## Request
In the rows below, find every line that contains the string "author" and report each one in full. Case counts.

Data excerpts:
☆ ☆ ☆ ☆ ☆

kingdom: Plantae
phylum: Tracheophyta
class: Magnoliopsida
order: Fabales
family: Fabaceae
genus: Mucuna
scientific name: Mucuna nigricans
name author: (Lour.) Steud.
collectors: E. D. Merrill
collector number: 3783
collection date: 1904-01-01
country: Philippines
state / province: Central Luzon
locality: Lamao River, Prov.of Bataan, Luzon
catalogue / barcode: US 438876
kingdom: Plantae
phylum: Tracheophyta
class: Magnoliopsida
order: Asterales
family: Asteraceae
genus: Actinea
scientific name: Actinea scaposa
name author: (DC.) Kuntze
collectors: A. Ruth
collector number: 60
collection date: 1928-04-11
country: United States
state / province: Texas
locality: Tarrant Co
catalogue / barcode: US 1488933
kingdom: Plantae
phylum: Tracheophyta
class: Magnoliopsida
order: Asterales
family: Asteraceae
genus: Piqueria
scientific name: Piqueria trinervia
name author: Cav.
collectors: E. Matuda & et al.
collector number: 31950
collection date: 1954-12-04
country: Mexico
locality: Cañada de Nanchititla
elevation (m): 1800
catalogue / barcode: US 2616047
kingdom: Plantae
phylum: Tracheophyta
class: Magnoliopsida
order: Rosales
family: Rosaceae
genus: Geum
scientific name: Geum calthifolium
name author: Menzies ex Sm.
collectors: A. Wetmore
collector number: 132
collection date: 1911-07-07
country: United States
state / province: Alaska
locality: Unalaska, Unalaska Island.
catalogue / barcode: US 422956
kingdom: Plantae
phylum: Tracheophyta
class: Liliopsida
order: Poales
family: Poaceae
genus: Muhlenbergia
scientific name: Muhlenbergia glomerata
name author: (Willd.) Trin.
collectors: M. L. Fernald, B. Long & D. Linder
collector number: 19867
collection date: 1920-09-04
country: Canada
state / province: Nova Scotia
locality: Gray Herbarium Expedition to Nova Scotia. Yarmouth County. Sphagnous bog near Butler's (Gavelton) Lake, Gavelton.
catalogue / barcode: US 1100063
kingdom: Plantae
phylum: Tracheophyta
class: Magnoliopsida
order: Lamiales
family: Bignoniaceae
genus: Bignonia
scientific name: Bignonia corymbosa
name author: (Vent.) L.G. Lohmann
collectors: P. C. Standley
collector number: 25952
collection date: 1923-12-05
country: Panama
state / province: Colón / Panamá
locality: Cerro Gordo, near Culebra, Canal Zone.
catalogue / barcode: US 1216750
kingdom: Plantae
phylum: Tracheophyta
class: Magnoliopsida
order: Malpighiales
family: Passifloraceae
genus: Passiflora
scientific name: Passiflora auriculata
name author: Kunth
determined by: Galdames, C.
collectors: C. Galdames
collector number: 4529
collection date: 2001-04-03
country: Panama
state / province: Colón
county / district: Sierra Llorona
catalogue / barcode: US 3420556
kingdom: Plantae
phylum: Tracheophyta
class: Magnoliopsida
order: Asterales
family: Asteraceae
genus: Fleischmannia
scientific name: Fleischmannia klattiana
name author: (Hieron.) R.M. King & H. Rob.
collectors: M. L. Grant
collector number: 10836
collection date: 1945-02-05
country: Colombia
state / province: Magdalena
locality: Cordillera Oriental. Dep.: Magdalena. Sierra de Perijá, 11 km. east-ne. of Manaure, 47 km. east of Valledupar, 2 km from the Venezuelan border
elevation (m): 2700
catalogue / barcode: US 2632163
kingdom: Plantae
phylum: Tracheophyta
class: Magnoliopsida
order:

☆ ☆ ☆ ☆ ☆

## Exercise response
name author: (Lour.) Steud.
name author: (DC.) Kuntze
name author: Cav.
name author: Menzies ex Sm.
name author: (Willd.) Trin.
name author: (Vent.) L.G. Lohmann
name author: Kunth
name author: (Hieron.) R.M. King & H. Rob.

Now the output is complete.